# Gun Camo



## gmcpipkin (Aug 7, 2008)

Anybody know where to get a gun dipped in camo in Georgia. There used to be a place in Cochran but I think they are no longer open. Thanks


----------



## mdhall (Aug 7, 2008)

You can get camo clad for cheap on ebay. I know it's not dipping, but it protects well, and you can take it off if you want without damage. Just a suggestion, sorry can't help on the dipping. http://www.tarjac.com/services.htm is in NY though.


----------



## Gaswamp (Aug 7, 2008)

GMC, call Frog's Taxidermy in Cochran.  I think he has the camo business now.  Let us know what you find out please.


----------



## camoman1 (Aug 7, 2008)

*camoyourgun.com*

Hello I am Chad Moody with Specialty Graphix in Augusta,Ga and we camo guns . we have our FFL so you can ship to me . check out our work at www.camoyourgun.com  after we service your gun you will no longer need  to oil the outside of the gun again .
706 793 6760


----------



## bross07 (Feb 6, 2009)

Duracoat Inc. Just got mine and it looks awesome!


----------



## 152P&Y (Feb 14, 2009)

bross07 said:


> Duracoat Inc. Just got mine and it looks awesome!
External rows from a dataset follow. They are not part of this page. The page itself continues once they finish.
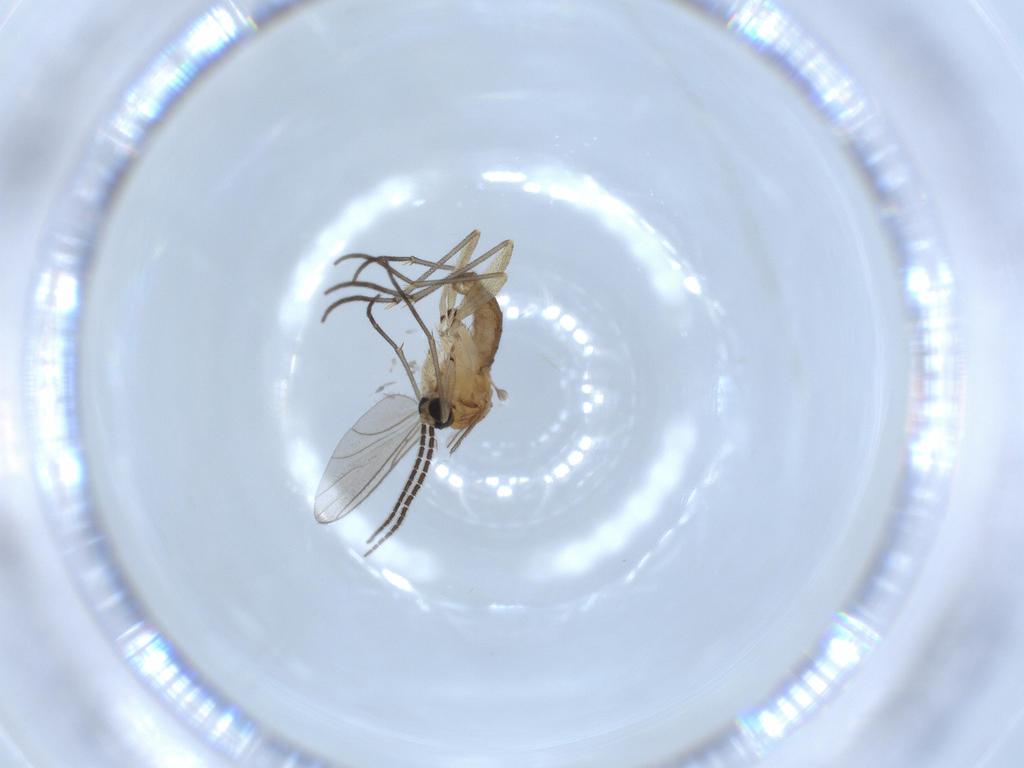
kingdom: Animalia
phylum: Arthropoda
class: Insecta
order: Diptera
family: Sciaridae
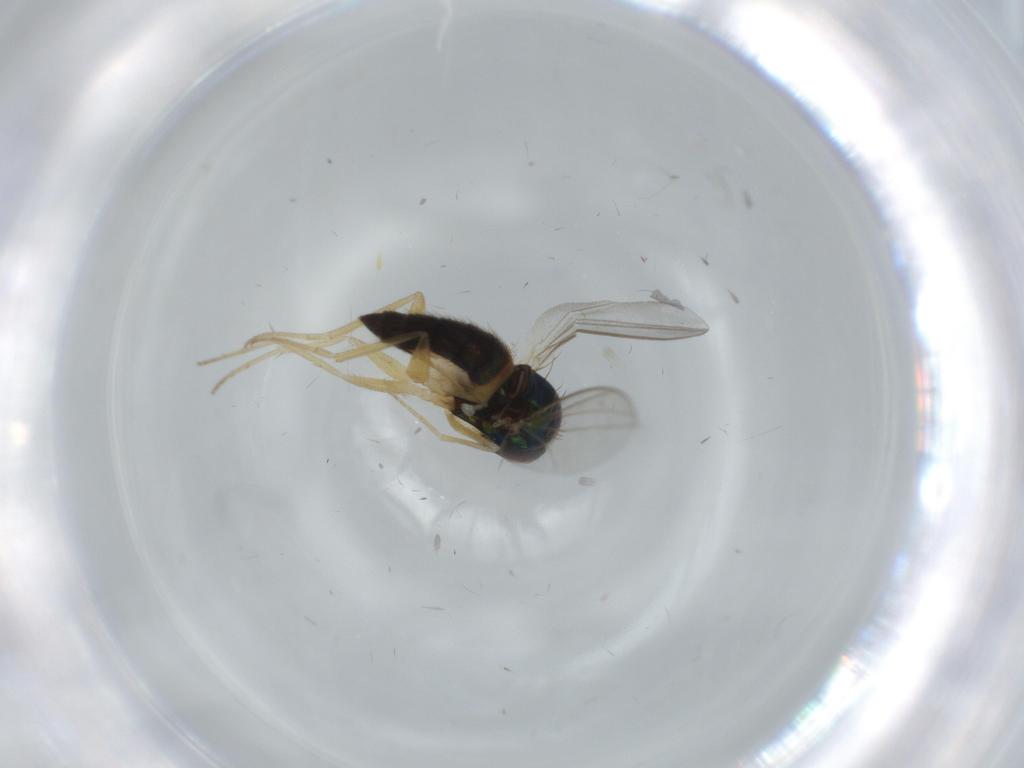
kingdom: Animalia
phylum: Arthropoda
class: Insecta
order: Diptera
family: Dolichopodidae
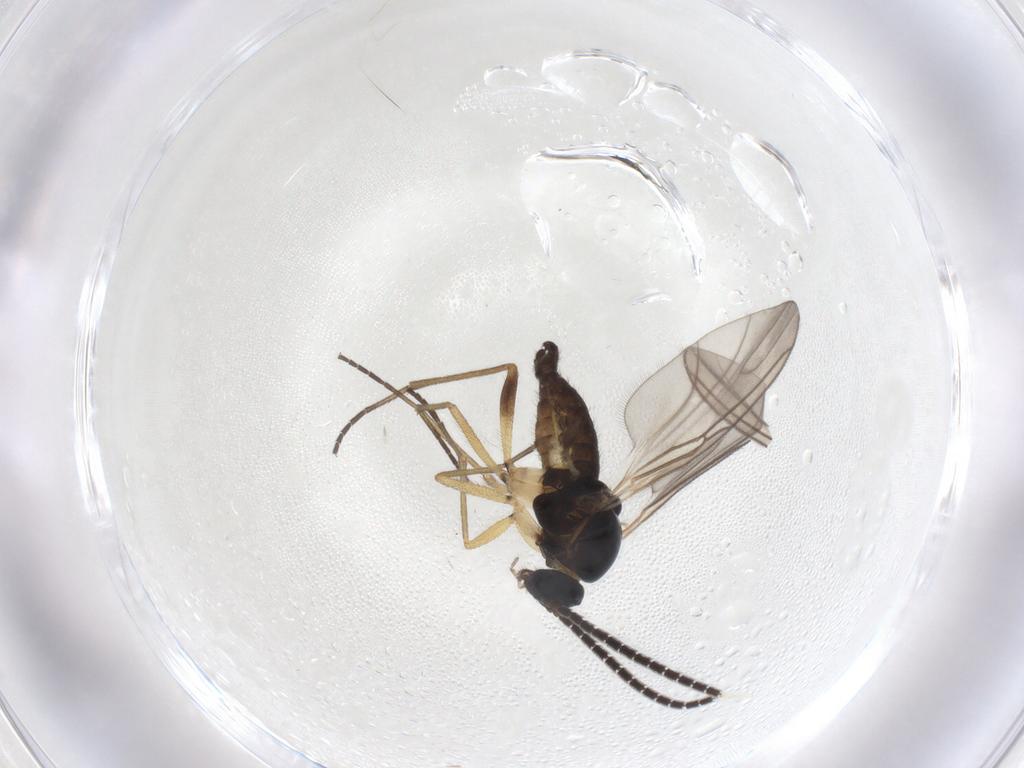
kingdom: Animalia
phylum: Arthropoda
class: Insecta
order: Diptera
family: Sciaridae
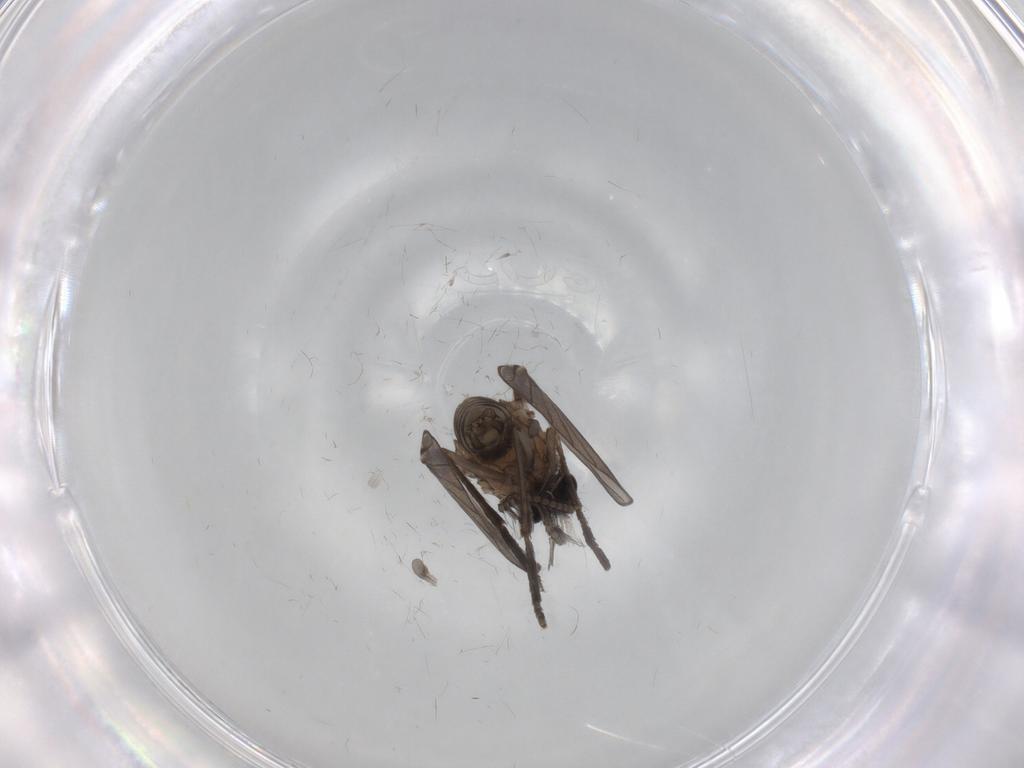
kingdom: Animalia
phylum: Arthropoda
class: Insecta
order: Diptera
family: Psychodidae
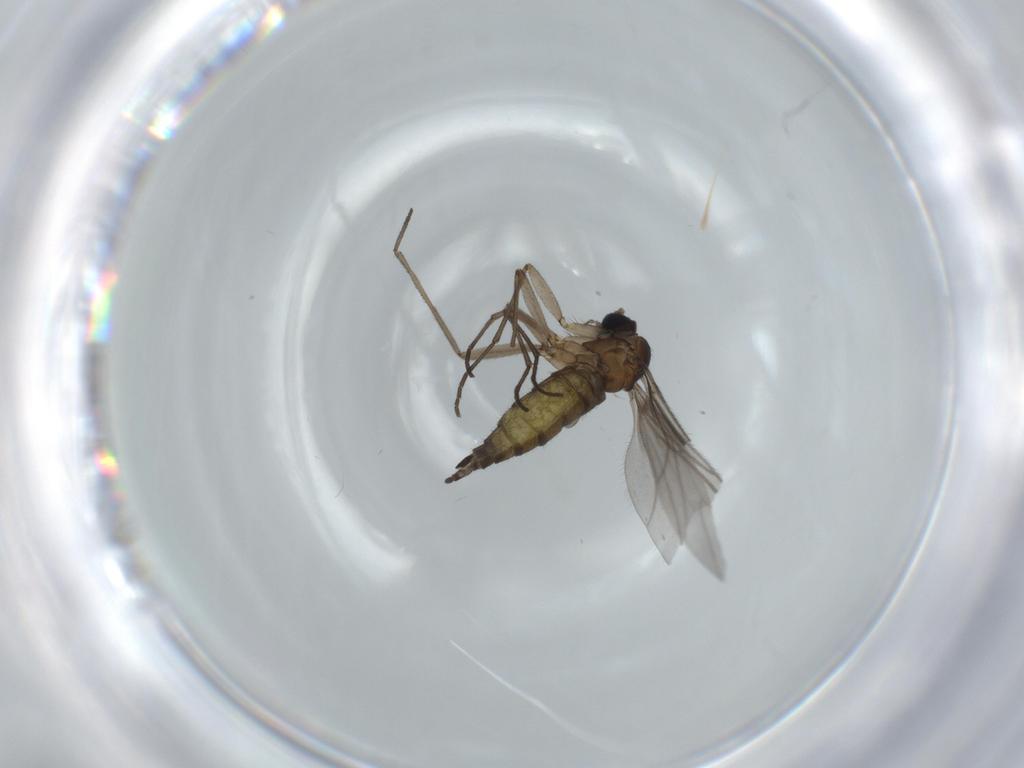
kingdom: Animalia
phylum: Arthropoda
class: Insecta
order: Diptera
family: Sciaridae
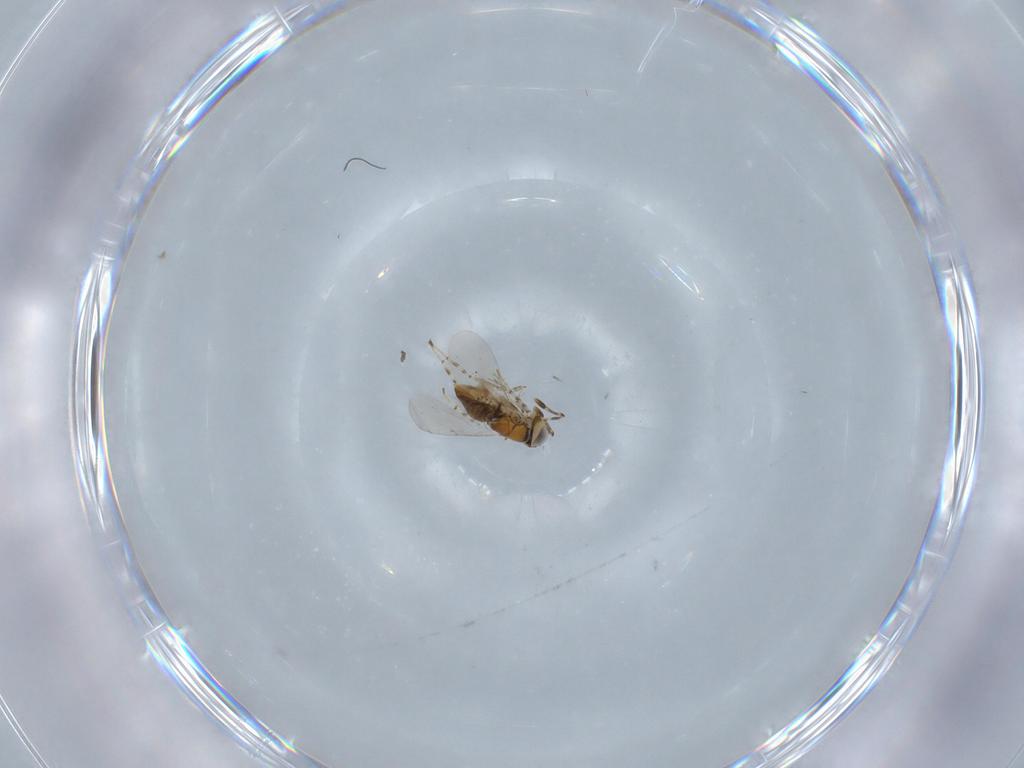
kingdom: Animalia
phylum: Arthropoda
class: Insecta
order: Hymenoptera
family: Encyrtidae
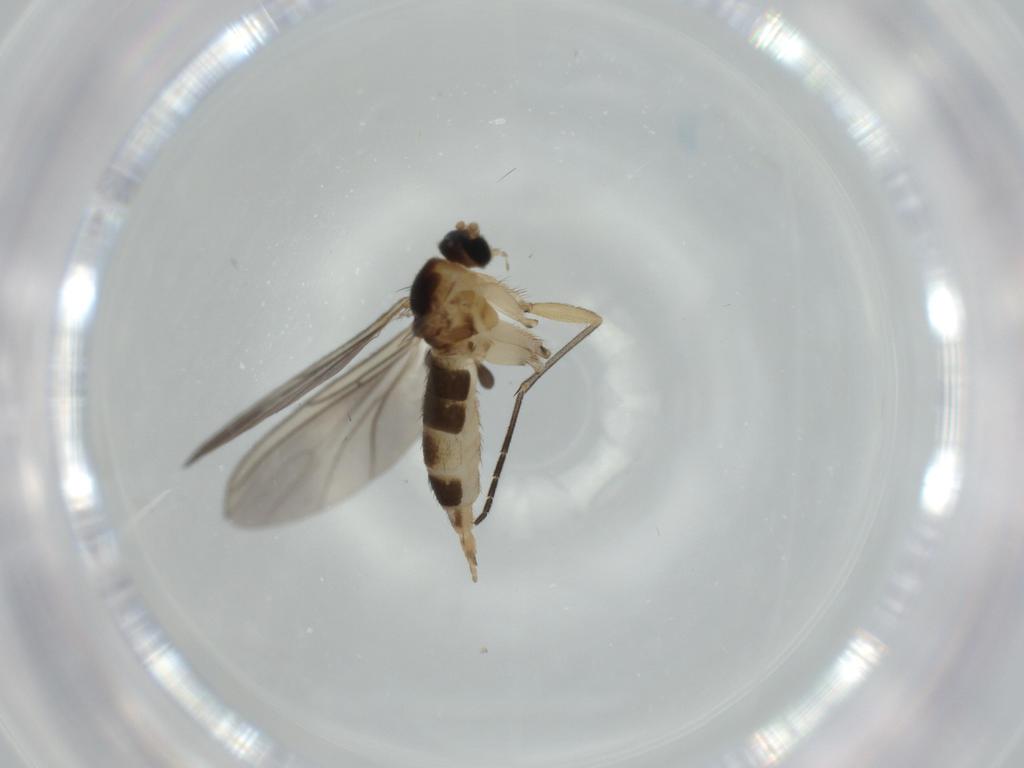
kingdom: Animalia
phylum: Arthropoda
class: Insecta
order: Diptera
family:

Would it be askin' too much to get just a LITTLE more info about this shop.  Telephone number at least...


----------



## mike bell (Feb 15, 2009)

Im going this week to pick up some stuff Chad did for us.  

Specialty Graphix
1661 Doug Bernard Parkway 
Augusta, GA 30906 
706-793-6760 
icamoyourgun@gmail.com


This stuff is tuff!


----------



## blazer21 (Feb 15, 2009)

I talked with those guys at specialty graphix, they are great!! Im sending my 870 this week.


----------



## Derek Edge (Feb 16, 2009)

There was some guys at the turkeyrama, from Macon, Ga, that are dipping guns.  I got their card and plan to use them soon.  Their website is www.finalskinz.com


----------



## bustershaw (Feb 17, 2009)

*Duracoat*



152P&Y said:


> Would it be askin' too much to get just a LITTLE more info about this shop.  Telephone number at least...



try www.duracoatinc.com 

they do a great job but make sure you get a quote before they do it....the prices on the website are not accurate all the time


----------